Medallia is a unique opportunity for an energetic, ambitious Site Reliability Engineer to come in and build next-generation service infrastructure. Business is booming, and the tools that have made Medallia successful to date need to evolve to keep up with explosive growth. This is not a pager-driven role -- we need you here to create the systems that will keep the pagers silent and the customers delighted.
Site Reliability Engineering at Medallia creates the automation that delivers high quality, agility, and efficiency to the business. We build the monitoring, testing, and deployment systems that bring the DevOps philosophy to Medallia. Our aspiration is to automate away the tedious parts of running a SaaS platform, freeing our time to focus on what's awesome about our jobs: building new features, capturing customer insights, and growing at a breakneck pace. We work with product engineering, product development, and operations to make the world's best customer experiences even better. Senior SREs own key components of the manageability and scaling infrastructure at Medallia, and ensure that they continue to improve overall engineering productivity and end user experience.
As a Sr.
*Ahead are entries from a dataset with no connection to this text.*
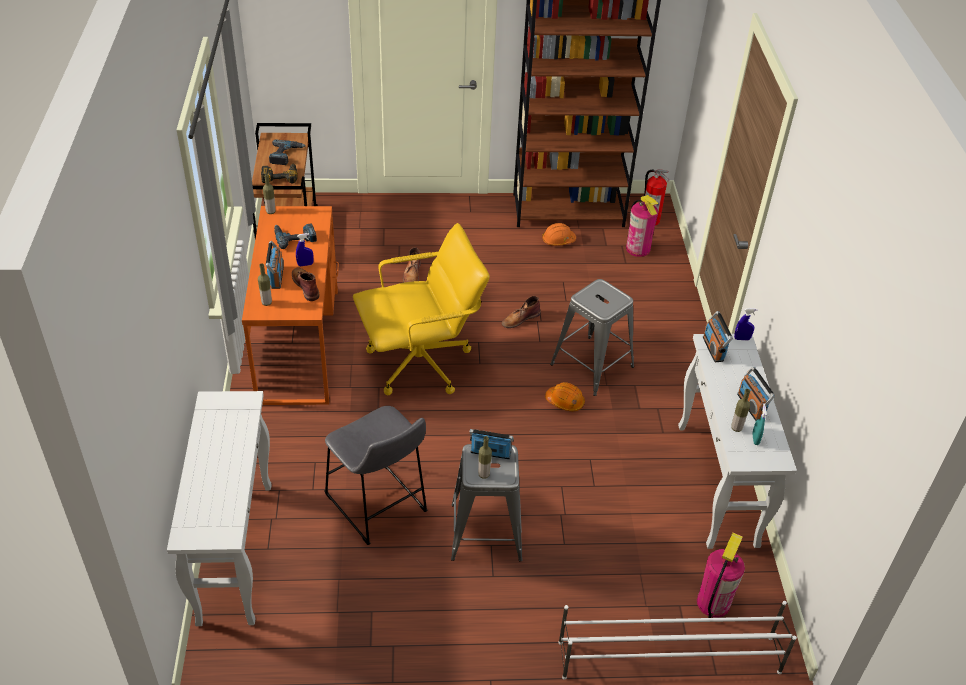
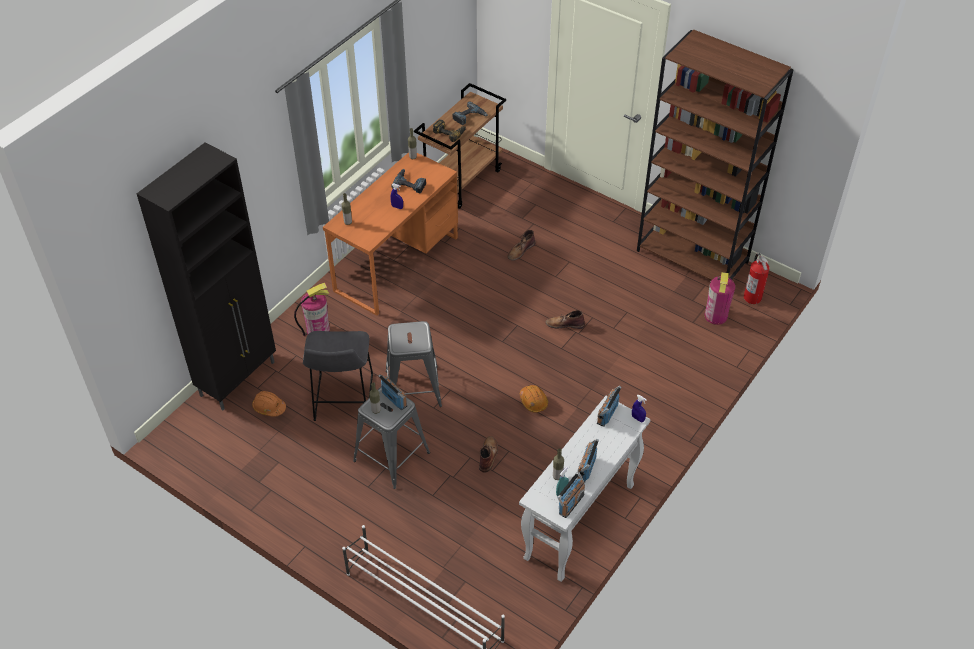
camera: 40 degrees right, 5 degrees up
(235, 551) = (239, 378): white console table -> black cabinet
(276, 277) = (371, 207): radio -> radio (571, 504)
(305, 285) = (383, 222): brown boot -> brown boot (488, 455)
(421, 364) = (462, 320): yellow office chair -> none
(558, 240) = (658, 277): orange hard hat -> orange hard hat (269, 407)
(591, 365) = (580, 386): grey stool -> grey stool (413, 388)
(713, 603) = (489, 594): fire extinguisher -> fire extinguisher (318, 331)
Site Reliability Engineer, you may:
- Build and own a continuous integration and deployment pipeline.
- Create event-based monitoring solutions used by engineers and business customers.
- Design and use a log-based telemetry platform to extract operational insights.
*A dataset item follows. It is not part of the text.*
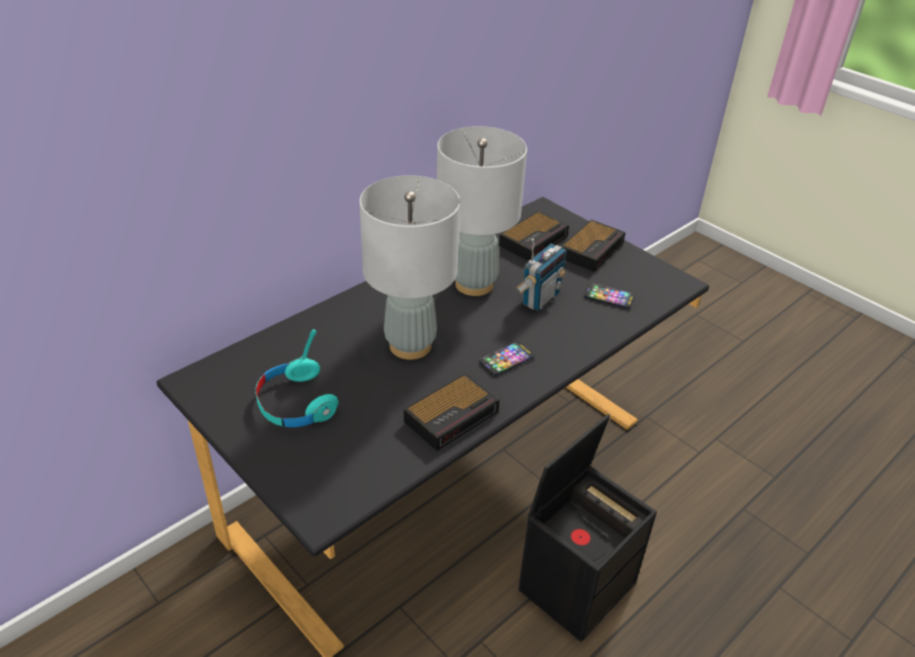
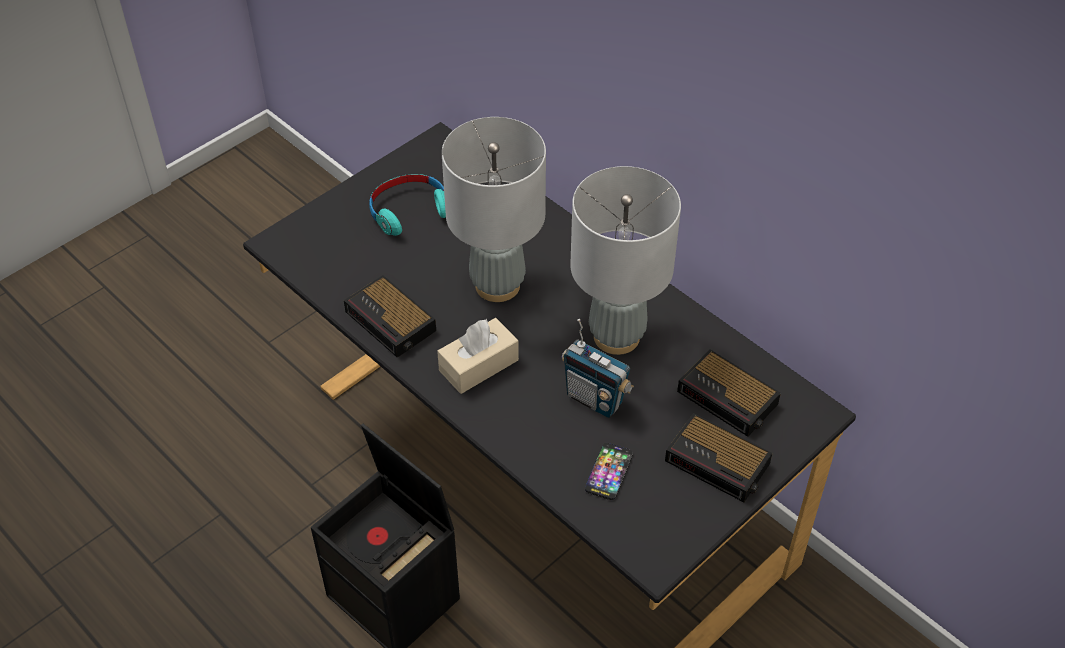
camera: 90 degrees right, 10 degrees up
(506, 359) = (478, 365): phone -> beige tissue box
- Create automated testing frameworks for use by Product Engineering.
- Design A/B experimentation frameworks to pilot cool new features.
- BS or equivalent experience in Computer Science or other technical specialty.
- 5+ years experience managing Internet-scale services.
- Ability to code or script in at least one language (Java, Groovy, PHP, Perl, Go, Ruby, etc.)
- Solid understanding of infrastructure and application performance metrics.
- Experience and solid understanding of various infrastructure components and how they impact services: servers, storage, and networking.
- Experience with enterprise-scale telemetry platforms and foundational components such as Kafka, logstash, Netflix Atlas, scribe, or flume.
- Experience with web application build, deployment, and release management, such as Jenkins or Bamboo.
- Experience configuring and maintaining operational monitoring and reporting tools such as Nagios, Zabbix, Sumo Logic, Kibana, and graphite/statsd.
- Experience using configuration management tools, such as cfengine, Puppet, or Chef.
- Familiarity with relational databases. PostgreSQL would be a plus.